— Fragmento del documento —
Contenidos

1 Ejercicio
- 1.1 Gradiente $\nabla f(x,y)$
- 1.2 Matriz Hessiana $\mathrm{Hess} f(x,y)$

Ejercicio¶

Dada la función $f(x,y)=x^{3}+y^{3}$, calcular una aproximación de

El gradiente $\nabla f(x,y)$
La matriz Hessiana $\mathrm{Hess} f(x,y)$

para $(x_0,y_0)=(1,2)$ con $h_{x}=h_{y}=0.1$.

— Ejercicio breve —
Indica en qué punto $(x_0,y_0)$ pide el fragmento del documento aproximar el gradiente y la matriz Hessiana. Las entradas son material aparte, sin relación con el fragmento del documento.

— Entradas —
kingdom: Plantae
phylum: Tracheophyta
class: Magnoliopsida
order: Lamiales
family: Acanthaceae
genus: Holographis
...
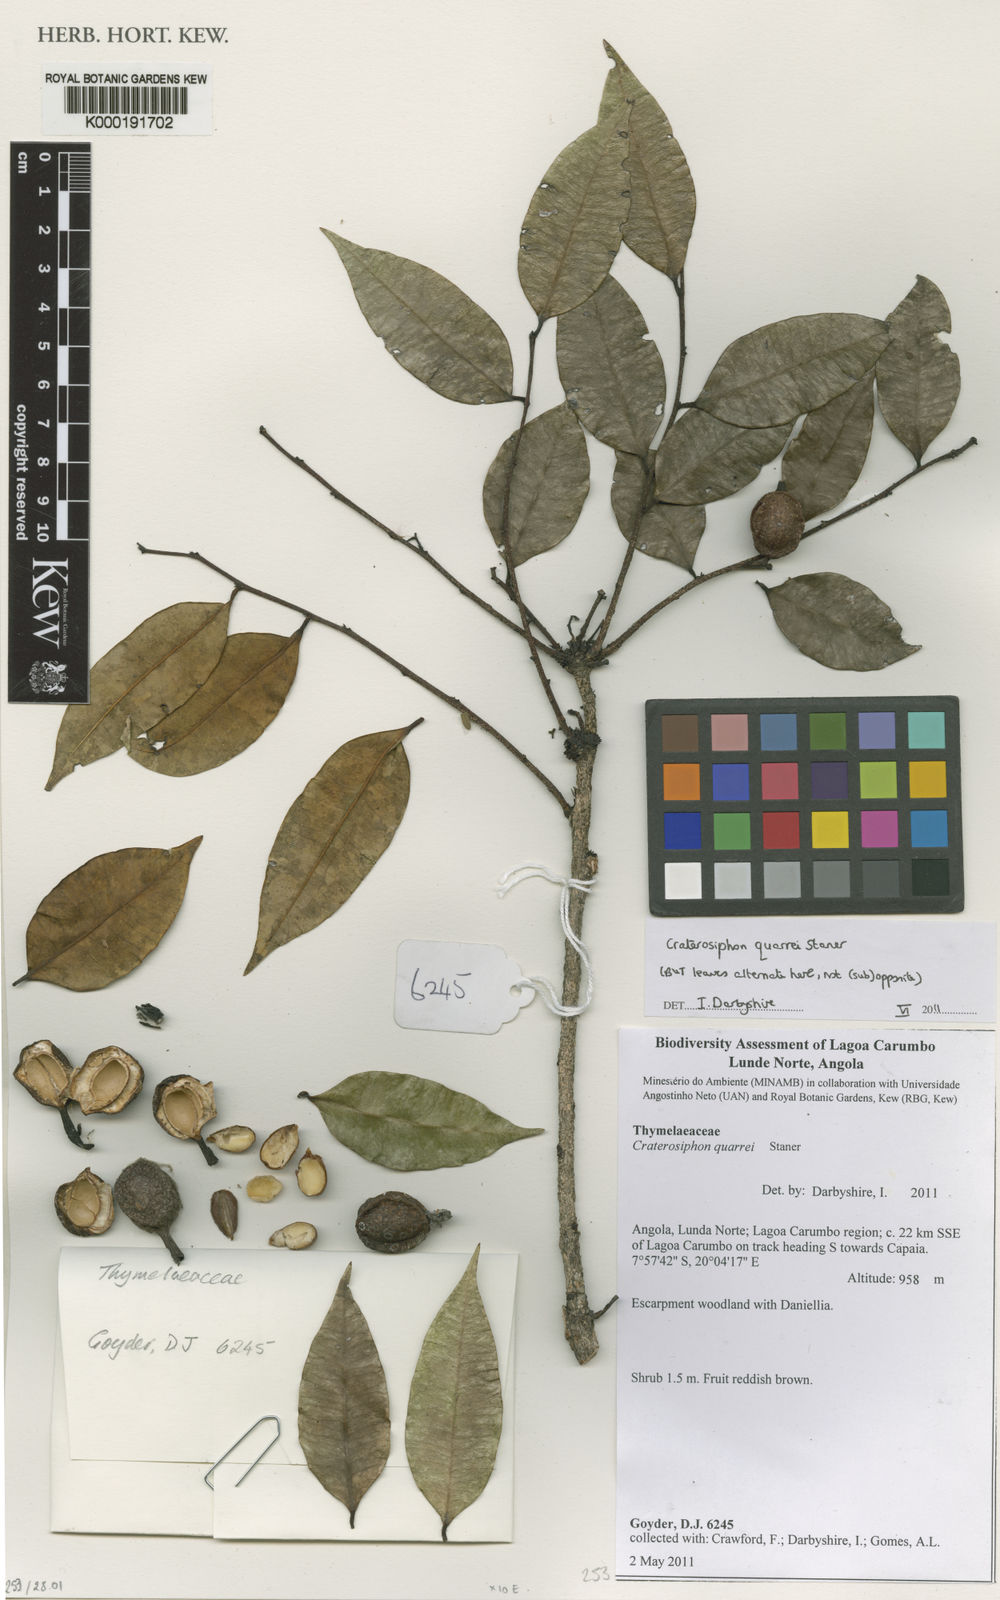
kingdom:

— Respuesta del ejercicio —
En el punto $(x_0,y_0)=(1,2)$.